### Что сделать 1
Повторите слово в слово весь текст о Хрущеве.

### Исходный текст
——

Незадолго до кончины, диктуя воспоминания, Никита Сергеевич заметил: «Сейчас я, как вольный казак, ничем не занят. Удел пенсионера – доживать свой век… Сейчас я имею возможность оглянуться, выразить более смело свои соображения и высказаться о недостатках».
Смерть Хрущева, казалось, снимала явные и тайные опасения. Еще одна глава истории партии и государства, на этот раз связанная с именем Хрущева, закончилась.
Уже в первые годы правления Генерального секретаря Брежнева антихрущевские страсти зашли так далеко, что в открытую говорили и писали о необходимости отменить решение XX съезда партии о культе личности Сталина. Брежнев, хитрый и ловкий аппаратчик, несколько остудил пыл ближайших советчиков. Он бросил фразу: «Я участвовал в работе XX съезда, голосовал за его решения и не отменю их!» Эти слова, как показала действительность, предназначались скорее на экспорт. Фигура Сталина вновь поднялась над страной, сталинские клевреты вздохнули свободно, жизнь возвращалась к прежним берегам.
В эту пору «сталинского ренессанса» случилось событие, вернувшее на короткое время имя Хрущева из небытия. В Соединенных Штатах Америки вышла книга «Хрущев вспоминает» – два увесистых тома, с большим количеством фотографий, многие из которых никогда не видели даже в его семье. Никита Сергеевич, вызванный в ЦК после появления книги, где с ним состоялся резкий разговор, утверждал: он никому не передавал своих материалов.

——

### Предоставленные записи
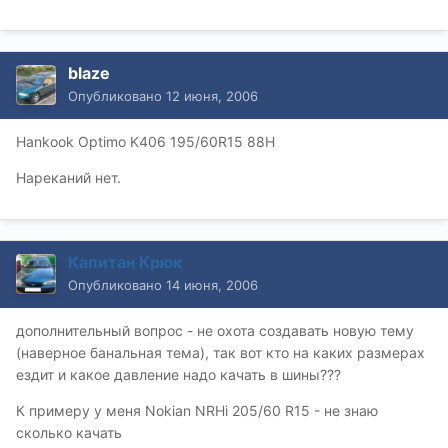
blaze
Опубликовано
12 июня, 2006
Hankook Optimo K406 195/60R15 88H
Нареканий нет.
Капитан Крюк
Опубликовано
14 июня, 2006
дополнительный вопрос - не охота создавать новую тему
(наверное банальная тема), так вот кто на каких размерах
ездит и какое давление надо качать в шины???
К примеру у меня Nokian NRHi 205/60 R15 - не знаю
сколько качать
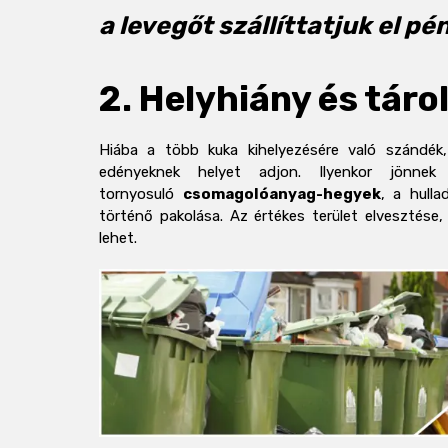
a levegőt szállíttatjuk el pé
2. Helyhiány és táro
Hiába a több kuka kihelyezésére való szándé
edényeknek helyet adjon. Ilyenkor jönn
tornyosuló
csomagolóanyag-hegyek
, a hull
történő pakolása. Az értékes terület elvesztése,
lehet.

——

### Что сделать 2
Перепишите участок записей от строки, в которой есть «a levegőt szállíttatjuk el pé», до конца записей включительно в виде JSON-списка строк, по одной строке списка на каждую строку. Пустые строки пропустите.

### Итог задания 1
Незадолго до кончины, диктуя воспоминания, Никита Сергеевич заметил: «Сейчас я, как вольный казак, ничем не занят. Удел пенсионера – доживать свой век… Сейчас я имею возможность оглянуться, выразить более смело свои соображения и высказаться о недостатках».
Смерть Хрущева, казалось, снимала явные и тайные опасения. Еще одна глава истории партии и государства, на этот раз связанная с именем Хрущева, закончилась.
Уже в первые годы правления Генерального секретаря Брежнева антихрущевские страсти зашли так далеко, что в открытую говорили и писали о необходимости отменить решение XX съезда партии о культе личности Сталина. Брежнев, хитрый и ловкий аппаратчик, несколько остудил пыл ближайших советчиков. Он бросил фразу: «Я участвовал в работе XX съезда, голосовал за его решения и не отменю их!» Эти слова, как показала действительность, предназначались скорее на экспорт. Фигура Сталина вновь поднялась над страной, сталинские клевреты вздохнули свободно, жизнь возвращалась к прежним берегам.
В эту пору «сталинского ренессанса» случилось событие, вернувшее на короткое время имя Хрущева из небытия. В Соединенных Штатах Америки вышла книга «Хрущев вспоминает» – два увесистых тома, с большим количеством фотографий, многие из которых никогда не видели даже в его семье. Никита Сергеевич, вызванный в ЦК после появления книги, где с ним состоялся резкий разговор, утверждал: он никому не передавал своих материалов.

### Итог задания 2
[
  "a levegőt szállíttatjuk el pé",
  "2. Helyhiány és táro",
  "Hiába a több kuka kihelyezésére való szándé",
  "edényeknek helyet adjon. Ilyenkor jönn",
  "tornyosuló",
  "csomagolóanyag-hegyek",
  ", a hull",
  "történő pakolása. Az értékes terület elvesztése,",
  "lehet."
]